(Beginning of DOCUMENT SECTION)

To: Holders of Stillwater Mining Company

1.75% Convertible Senior Notes due 2032

and

Delaware Trust Company

2711 Centerville Road

Wilmington, DE 19808

Attention: Stillwater Administrator

STILLWATER MINING COMPANY

NOTICE OF ANTICIPATED MERGER EFFECTIVE DATE

NOTICE OF RIGHT TO CONVERT

1.75% Convertible Senior Notes due 2032 (the “Notes”)

CUSIP No. 86074Q AL6

Reference is hereby made to the Indenture, dated as of November 29, 2010 (the “Base Indenture”), by and between Stillwater Mining Company, a Delaware corporation (the “Company”) and Delaware Trust Company, as successor to Law Debenture Trust Company of New York, as trustee (the “Trustee”), as amended and supplemented by the First Supplemental Indenture, dated as of October 17, 2012 (the “First Supplemental Indenture” and, together with the Base Indenture, as amended and supplemented by the First Supplemental Indenture, the “Indenture”), by and between the Company and the Trustee, relating to the Company’s 1.75% Convertible Senior Notes due 2032. Capitalized terms used but not defined in this notice shall have the meanings ascribed to such terms in the Indenture.

A copy of the Base Indenture was included as an exhibit to the Company’s Registration Statement on Form S-3, filed with the Securities and Exchange Commission (the “SEC”) on November 29, 2010. A copy of the First Supplemental Indenture was included as an exhibit to the Company’s Current Report on Form 8-K, filed with the SEC on October 17, 2012. This Registration Statement on Form S-3 and Current Report on Form 8-K are both available on the SEC’s website at www.sec.gov.

On December 9, 2016, the Company entered into an Agreement and Plan of Merger (the “Merger Agreement”) with Sibanye Gold Limited (“Sibanye” or the “Parent”), Thor US HoldCo Inc. (“US Holdco”) and Thor Mergco Inc., an indirect wholly owned subsidiary of Parent (“Merger Sub”), providing for the merger (the “Merger”) of Merger Sub with and into the Company, with the Company continuing as the surviving company. The Company issued a press release publicly announcing execution of the Merger Agreement on December 9, 2016, and included a copy of the press release and the Merger Agreement as exhibits to the Company’s Current Report on Form 8-K, filed with the SEC on December 9, 2016. The Company anticipates that a Fundamental Change and a Make-Whole Adjustment Event (each as defined in the First Supplemental Indenture) may occur on or about May 4, 2017 (the “Anticipated Effective Date”) as a result of the successful completion of the Merger pursuant to the Merger Agreement which is estimated to occur, on or about May 4, 2017.

(End of DOCUMENT SECTION)

- **TASKS TO CARRY OUT**:
• 1. In the merger notice, what is the anticipated date for the Fundamental Change and Make-Whole Adjustment Event?
• 2. List every party to the Merger Agreement named in the merger notice.

(Beginning of SOURCE DATA)

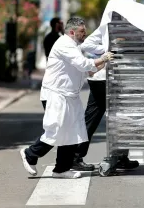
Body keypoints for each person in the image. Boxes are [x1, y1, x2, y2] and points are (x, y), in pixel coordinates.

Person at [20, 17, 114, 179]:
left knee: (74, 132)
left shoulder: (74, 47)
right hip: (56, 94)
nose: (85, 34)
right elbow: (83, 64)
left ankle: (62, 169)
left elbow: (84, 70)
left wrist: (100, 64)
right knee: (56, 130)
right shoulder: (64, 44)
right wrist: (102, 58)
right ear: (72, 32)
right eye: (82, 32)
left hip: (70, 96)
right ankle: (30, 153)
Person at [72, 27, 139, 171]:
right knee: (119, 118)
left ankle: (76, 156)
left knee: (100, 117)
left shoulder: (131, 28)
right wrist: (111, 47)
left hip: (110, 78)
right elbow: (86, 44)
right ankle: (118, 157)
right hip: (104, 78)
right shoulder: (108, 25)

(End of SOURCE DATA)

- **SOLVED PROBLEMS**:
• 1. On or about May 4, 2017.

• 2. Stillwater Mining Company, Sibanye Gold Limited, Thor US HoldCo Inc., Thor Mergco Inc.